ドドン! ドンドコ! ドンドコ! ドドドドドン・・・!!
しばらく聞こえていた打楽器の音が、
盛り上がってきたと思ったら、それっきり静かになった。
そして・・・
「あ!」
「ぅ・・・おぉ・・・!」
少しずつ、長谷川さんの武器の気持ち悪いエネルギーが
弱まっていくのを感じた。
この村から離れていっているのだろう。
海賊たちが村を出て行った証拠だ。
「もしかして、あの武器のエネルギーが
遠のいていったのですか?」
オレとニュシェの様子を見て、木下が話しかけてきた。
「うん。遠のくって感じじゃなくて、
空気に満ちている気持ち悪さが薄くなっていくって感じだけど、
たぶん、あのおじいちゃんが離れていってるんだと思う。」
喋るのが億劫なオレに代わって、ニュシェが答えてくれた。
あぁ、たしかに、ニュシェの言う通りだな。
エネルギーが離れていくという感覚じゃなく、
薄くなって、弱くなっていく感覚だ。
「・・・そっか。
あのじいさんを連れて、シャンディーたちが
ここを出ていったってことだな。」
シホが、そう言った。
その表情が、少し心配しているような、そんな顔だった。
オレたち同様、シホも生贄として命を落とすところだったのに。
シホとしては、本当に村長を信頼しているのだな。
オレたちと違って、しっかり食事も与えられていたようだし、
村長とも意気投合できて楽しかったのだろう。
これは、本当に・・・
すぐには脱出できないかもしれないな。
オレは、長谷川さんの武器のエネルギーが弱くなっていく中、
シホをどうやって説得するべきか、悩んでいた。
それから、しばらく、外の音は聞こえてこなかった。
階段上の扉が無くなったから、時折、外からの風を感じるようになった。
それだけでも、なんとなく気分がラクになった気がする。
「・・・すんすん・・・。」
「どうしたの? ニュシェちゃん?」
ニュシェが、鼻を鳴らして、何かのニオイを嗅いでいる。
「なにか・・・いい匂いがするよ・・・。」
キュルルルル・・・
「・・・。」
ニュシェが木下の問いに答えた瞬間、腹の音が鳴った。
今の腹の音は、完全にニュシェの方から聞こえたが、
「・・・そ、そういえば、おなか、すいたね・・・。」
木下が、やんわりと気遣って、そう言った。
シホは黙っている。
どうやら木下もシホも、
さっきと今の、腹の音がオレのものではなかったことに気づいたようだ。
ニュシェは少し赤くなった顔でうつむいている。
カツン カツン カツン・・・
「!」
オレたちの会話が途切れたタイミングで、
上から階段を下りてくる足音がした。
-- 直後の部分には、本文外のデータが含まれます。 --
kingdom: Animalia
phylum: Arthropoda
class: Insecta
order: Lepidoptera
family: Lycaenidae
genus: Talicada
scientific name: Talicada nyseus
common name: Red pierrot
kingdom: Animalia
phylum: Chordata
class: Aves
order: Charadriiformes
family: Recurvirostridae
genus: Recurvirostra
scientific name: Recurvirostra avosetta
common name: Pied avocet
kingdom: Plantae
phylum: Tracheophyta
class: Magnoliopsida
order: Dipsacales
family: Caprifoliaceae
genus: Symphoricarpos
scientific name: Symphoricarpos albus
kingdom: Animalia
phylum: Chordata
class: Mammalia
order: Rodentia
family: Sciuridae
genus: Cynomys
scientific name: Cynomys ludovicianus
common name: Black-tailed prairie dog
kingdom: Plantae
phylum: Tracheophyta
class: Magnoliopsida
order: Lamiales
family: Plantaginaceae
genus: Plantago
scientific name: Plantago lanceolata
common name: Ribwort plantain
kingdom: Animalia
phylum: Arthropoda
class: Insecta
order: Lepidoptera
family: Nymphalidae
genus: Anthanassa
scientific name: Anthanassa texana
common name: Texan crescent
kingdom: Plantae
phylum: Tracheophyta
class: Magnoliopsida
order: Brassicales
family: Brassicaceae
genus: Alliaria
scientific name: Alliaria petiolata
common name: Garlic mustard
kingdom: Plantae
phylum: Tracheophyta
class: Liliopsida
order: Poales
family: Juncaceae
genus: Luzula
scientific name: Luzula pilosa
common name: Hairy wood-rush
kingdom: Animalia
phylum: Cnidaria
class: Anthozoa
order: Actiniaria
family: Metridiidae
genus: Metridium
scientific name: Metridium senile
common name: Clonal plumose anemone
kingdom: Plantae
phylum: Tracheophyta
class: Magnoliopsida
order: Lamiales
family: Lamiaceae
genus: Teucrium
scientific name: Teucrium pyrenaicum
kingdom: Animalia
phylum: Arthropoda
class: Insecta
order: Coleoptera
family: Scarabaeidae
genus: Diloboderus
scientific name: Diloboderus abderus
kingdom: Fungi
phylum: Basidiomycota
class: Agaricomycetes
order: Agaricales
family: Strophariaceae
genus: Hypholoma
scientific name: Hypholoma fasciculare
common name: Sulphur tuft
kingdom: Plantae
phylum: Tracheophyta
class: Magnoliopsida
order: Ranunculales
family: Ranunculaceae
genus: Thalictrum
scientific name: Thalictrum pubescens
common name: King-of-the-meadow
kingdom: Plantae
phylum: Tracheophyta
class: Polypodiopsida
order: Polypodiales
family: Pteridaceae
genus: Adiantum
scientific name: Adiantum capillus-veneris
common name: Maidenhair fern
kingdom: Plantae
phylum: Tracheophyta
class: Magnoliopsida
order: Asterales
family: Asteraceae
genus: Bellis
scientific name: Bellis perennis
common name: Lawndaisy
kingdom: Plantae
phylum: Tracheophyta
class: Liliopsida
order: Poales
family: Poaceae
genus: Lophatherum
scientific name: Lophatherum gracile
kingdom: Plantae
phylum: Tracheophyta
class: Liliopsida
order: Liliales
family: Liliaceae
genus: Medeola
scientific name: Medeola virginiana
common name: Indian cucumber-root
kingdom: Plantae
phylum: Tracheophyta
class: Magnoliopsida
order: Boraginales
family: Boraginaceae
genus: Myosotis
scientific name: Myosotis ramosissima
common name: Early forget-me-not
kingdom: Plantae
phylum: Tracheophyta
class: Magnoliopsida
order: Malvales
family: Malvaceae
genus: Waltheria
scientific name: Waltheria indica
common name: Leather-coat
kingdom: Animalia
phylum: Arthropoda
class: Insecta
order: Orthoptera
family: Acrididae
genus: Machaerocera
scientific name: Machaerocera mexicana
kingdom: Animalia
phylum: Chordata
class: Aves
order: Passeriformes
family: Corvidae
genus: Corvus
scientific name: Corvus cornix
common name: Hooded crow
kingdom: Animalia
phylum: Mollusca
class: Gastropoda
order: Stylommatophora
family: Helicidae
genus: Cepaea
気配も感じる。
あの年老いた男・・・ではないはずだ。
おそらく、今、この村に残っているのは、
戦えない女子供たちだけだろう。
「・・・。」
オレたちは黙って、階段を見つめた。
やがて、ランプの明かりが見えて、
腰が曲がっている老婆が階段を下りてきた。
片手には、少し大きめの鍋を持って来ている。
「イルばぁ!」
シホが、そう言った。
「イルばぁ」と呼ばれた老婆は、たしか、
戦えない女子供たちとともに、ここへ避難してきて
村長に話しかけていた老婆だ。
「生贄様たち・・・
いや、もう、あんたたちは生贄じゃないんじゃったのぉ。
食事の時間じゃ。」
ゆっくり歩いて、オレたちがいる牢屋へ近づいてきた
老婆は、そう言った。
そして、鉄格子の前まで来ると、
ガチャガチャ・・・ガシャン・・・キィィィィ・・・
扉を解錠して、開けた。
「ありがとよ。」
この中で錠をしていないシホは、
そう言って、扉のそばへ近寄り、老婆から鍋を受け取った。
鍋の上に、数枚の器も乗っている。
「・・・ありがとうございます。」
「ありがと・・・。」
シホがお礼を言ったからか、
木下もニュシェも、老婆へお礼を述べ始めた。
オレとしては、囚われの身だから、
食事を持って来てくれたからと言って、お礼をする気になれない。